Following the deal under which freed the last American soldier held in Afghanistan, concerns have been expressed by some US intelligence officials and congressional advisers over the role of the Gulf Arab state as a bridge between Washington and the world of radical Islam.
The Gulf official said the Taliban men, who have been granted Qatari residency permits, will not be treated like prisoners while in Doha and no US officials will be involved in monitoring their movement while in the country.
“Under the deal they have to stay in Qatar for a year and then they will be allowed to travel outside the country… They can go back to Afghanistan if they want to,” the official said.

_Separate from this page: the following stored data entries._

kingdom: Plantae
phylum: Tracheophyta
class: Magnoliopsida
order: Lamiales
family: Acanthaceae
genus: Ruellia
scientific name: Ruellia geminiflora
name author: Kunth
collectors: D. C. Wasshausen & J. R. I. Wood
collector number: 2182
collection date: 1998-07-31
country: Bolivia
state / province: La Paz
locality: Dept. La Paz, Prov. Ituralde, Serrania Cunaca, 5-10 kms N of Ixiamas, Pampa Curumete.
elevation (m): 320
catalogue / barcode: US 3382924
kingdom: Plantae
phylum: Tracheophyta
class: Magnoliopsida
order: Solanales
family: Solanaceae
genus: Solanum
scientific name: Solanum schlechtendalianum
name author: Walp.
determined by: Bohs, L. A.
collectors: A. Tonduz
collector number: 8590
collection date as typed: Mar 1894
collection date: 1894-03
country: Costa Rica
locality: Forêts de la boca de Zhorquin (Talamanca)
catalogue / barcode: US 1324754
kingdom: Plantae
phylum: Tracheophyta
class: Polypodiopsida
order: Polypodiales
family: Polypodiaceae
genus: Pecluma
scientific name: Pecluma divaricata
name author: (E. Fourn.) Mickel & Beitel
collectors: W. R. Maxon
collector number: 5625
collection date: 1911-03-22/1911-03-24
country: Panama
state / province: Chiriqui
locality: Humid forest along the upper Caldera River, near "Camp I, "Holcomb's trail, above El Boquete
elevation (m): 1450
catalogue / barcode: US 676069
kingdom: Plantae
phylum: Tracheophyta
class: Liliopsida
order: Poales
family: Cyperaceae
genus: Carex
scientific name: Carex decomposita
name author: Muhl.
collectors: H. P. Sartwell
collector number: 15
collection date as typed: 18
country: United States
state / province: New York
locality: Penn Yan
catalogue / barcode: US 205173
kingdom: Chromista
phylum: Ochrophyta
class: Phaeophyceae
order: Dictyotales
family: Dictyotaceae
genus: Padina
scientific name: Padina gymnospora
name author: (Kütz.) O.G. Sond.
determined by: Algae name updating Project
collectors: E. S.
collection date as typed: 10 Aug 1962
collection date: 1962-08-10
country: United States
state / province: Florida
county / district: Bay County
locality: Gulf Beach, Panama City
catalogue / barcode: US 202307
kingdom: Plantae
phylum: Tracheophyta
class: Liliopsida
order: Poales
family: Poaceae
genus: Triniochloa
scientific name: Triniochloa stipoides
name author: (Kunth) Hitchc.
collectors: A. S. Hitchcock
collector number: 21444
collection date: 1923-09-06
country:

The five, who had been held at the US Guantanamo Bay prison in Cuba since 2002, arrived in Qatar on Sunday where US security personnel handed them over to Qatari authorities in the Udeid area west of Doha, where the US military is based.
US Army Sergeant Bowe Bergdahl had been held for nearly five years by Taliban fighters in Afghanistan and his release followed years of on-off negotiations.
A diplomatic source said Qatar has flown in family members of the five released Taliban men and gave them accommodation paid for by the government.
On Sunday, Qatari Foreign Minister Khaled al-Attiyah told a news conference that Doha got involved in the case because it was a “humanitarian cause,” but did not elaborate.